*TASK ITEM*. Copy all lines holding the word "Reconstruction" from the entries.

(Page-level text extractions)
========
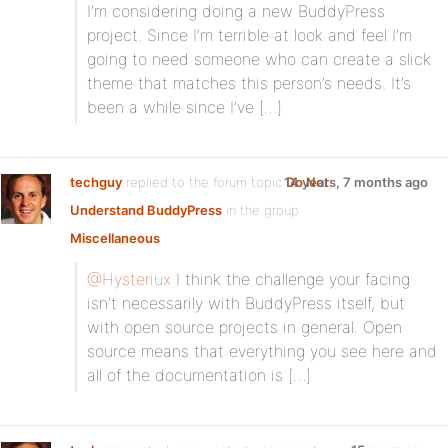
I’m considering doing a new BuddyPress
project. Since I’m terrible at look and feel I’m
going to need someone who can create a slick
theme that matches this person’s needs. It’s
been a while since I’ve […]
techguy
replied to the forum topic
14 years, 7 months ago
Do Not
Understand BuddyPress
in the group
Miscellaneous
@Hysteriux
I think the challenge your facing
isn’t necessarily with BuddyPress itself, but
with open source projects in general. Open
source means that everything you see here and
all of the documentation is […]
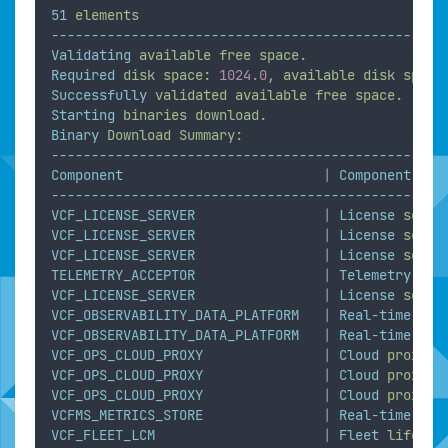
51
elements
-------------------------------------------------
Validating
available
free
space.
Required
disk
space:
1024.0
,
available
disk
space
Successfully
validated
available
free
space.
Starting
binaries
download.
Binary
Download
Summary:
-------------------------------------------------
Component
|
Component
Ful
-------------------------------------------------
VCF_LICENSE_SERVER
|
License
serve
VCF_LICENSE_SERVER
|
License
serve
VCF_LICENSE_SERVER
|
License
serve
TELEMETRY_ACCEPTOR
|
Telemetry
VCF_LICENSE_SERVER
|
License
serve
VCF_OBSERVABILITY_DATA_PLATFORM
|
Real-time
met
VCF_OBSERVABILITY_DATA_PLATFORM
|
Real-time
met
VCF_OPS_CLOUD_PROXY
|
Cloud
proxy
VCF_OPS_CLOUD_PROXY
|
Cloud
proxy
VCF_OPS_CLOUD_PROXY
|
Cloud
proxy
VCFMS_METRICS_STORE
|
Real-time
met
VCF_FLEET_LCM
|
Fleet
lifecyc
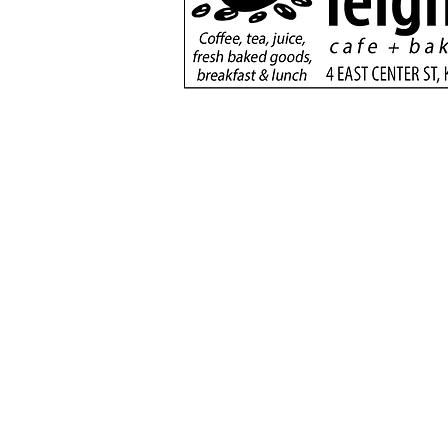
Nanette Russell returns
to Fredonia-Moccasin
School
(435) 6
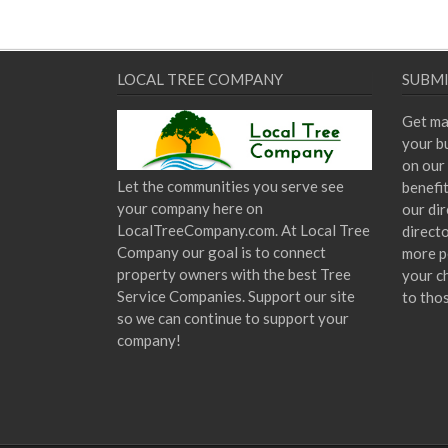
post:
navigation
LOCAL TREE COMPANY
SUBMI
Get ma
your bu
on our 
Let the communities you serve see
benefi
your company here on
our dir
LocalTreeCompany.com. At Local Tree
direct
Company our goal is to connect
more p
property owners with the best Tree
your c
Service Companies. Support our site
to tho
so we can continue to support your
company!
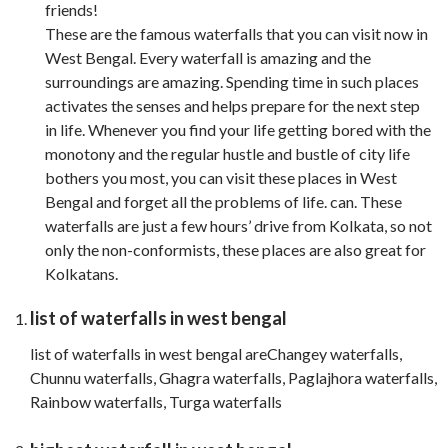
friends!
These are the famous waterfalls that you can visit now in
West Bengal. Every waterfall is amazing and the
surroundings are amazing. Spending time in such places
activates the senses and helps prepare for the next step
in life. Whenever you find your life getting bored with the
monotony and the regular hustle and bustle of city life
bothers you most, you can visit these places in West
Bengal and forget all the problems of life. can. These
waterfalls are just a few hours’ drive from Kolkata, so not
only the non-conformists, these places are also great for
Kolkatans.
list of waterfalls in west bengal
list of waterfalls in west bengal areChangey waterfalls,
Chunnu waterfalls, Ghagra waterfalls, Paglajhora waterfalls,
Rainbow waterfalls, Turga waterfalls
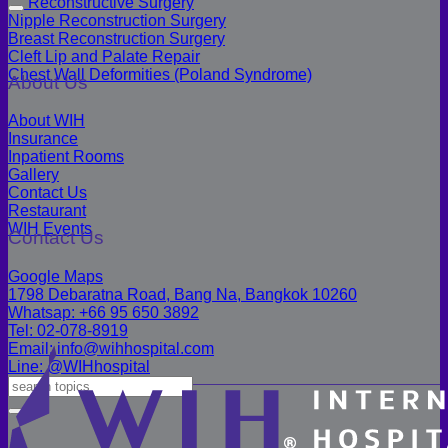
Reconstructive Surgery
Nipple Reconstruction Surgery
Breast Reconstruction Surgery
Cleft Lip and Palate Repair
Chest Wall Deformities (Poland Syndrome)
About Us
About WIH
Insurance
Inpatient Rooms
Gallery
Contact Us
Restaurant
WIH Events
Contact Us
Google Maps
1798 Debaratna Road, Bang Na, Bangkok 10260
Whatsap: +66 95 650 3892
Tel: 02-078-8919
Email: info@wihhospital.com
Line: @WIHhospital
========
*WRITTEN ANSWER*.
Nipple Reconstruction Surgery
Breast Reconstruction Surgery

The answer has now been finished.